Some fatal shootings still prompt widespread media attention, including the death earlier this month of Stephon Clark, an unarmed black man shot and killed by Sacramento police officers while in his grandmother’s backyard. The death of Clark, who was holding an iPhone at the time that police said they mistook for a gun, has given way to extended protests in that city.
California’s attorney general said Tuesday that, at the Sacramento police chief’s request, his office would “provide independent oversight” of the probe into Clark’s death.
In Baton Rouge Tuesday evening, the streets remained empty outside police headquarters, the scene of some of the most brutal clashes between demonstrators and police in the wake of Sterling’s 2016 shooting death. Barricades lined police property and massive temporary light fixtures aimed out at the streets, all seemingly in preparation for demonstrations that had not yet come.
At the Triple S Food Mart where Sterling was fatally shot, a small group gathered under a tent in the parking lot, boiling crawfish and talking.

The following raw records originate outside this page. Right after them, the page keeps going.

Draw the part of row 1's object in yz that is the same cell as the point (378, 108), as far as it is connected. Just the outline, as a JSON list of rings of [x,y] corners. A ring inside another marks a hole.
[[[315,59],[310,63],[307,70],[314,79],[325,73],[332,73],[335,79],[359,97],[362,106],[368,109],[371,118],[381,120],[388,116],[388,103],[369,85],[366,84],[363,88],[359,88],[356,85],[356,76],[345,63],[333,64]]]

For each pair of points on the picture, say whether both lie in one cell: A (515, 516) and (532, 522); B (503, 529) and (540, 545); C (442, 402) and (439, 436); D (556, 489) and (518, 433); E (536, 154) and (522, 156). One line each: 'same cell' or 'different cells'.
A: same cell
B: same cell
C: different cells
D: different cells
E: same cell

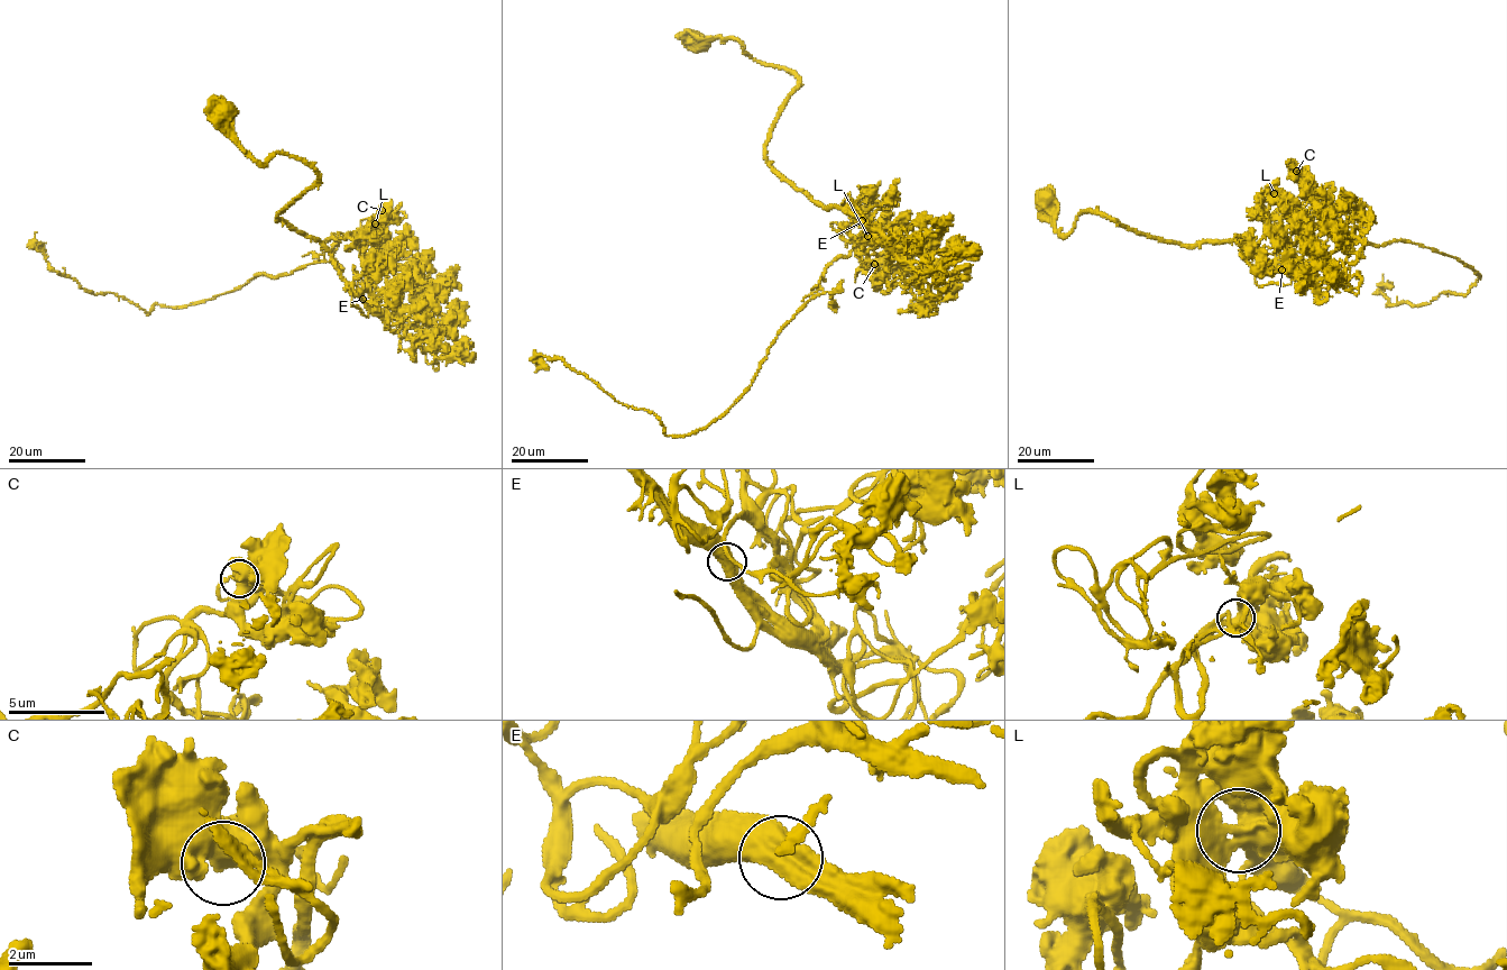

Travis Hicks, 33, spread burned CDs out across two card tables to sell to store customers. Hicks knew Sterling, who also sold CDs at the store.
“I already knew what it was going to come down to,” Hicks said of Tuesday’s announcement. “If it was one of us, they would never hesitate to throw a charge on us. What difference is it if it’s the police?”
A.C. Dantzler, 36, agreed.
“I’m not surprised,” he said. “This is Baton Rouge.”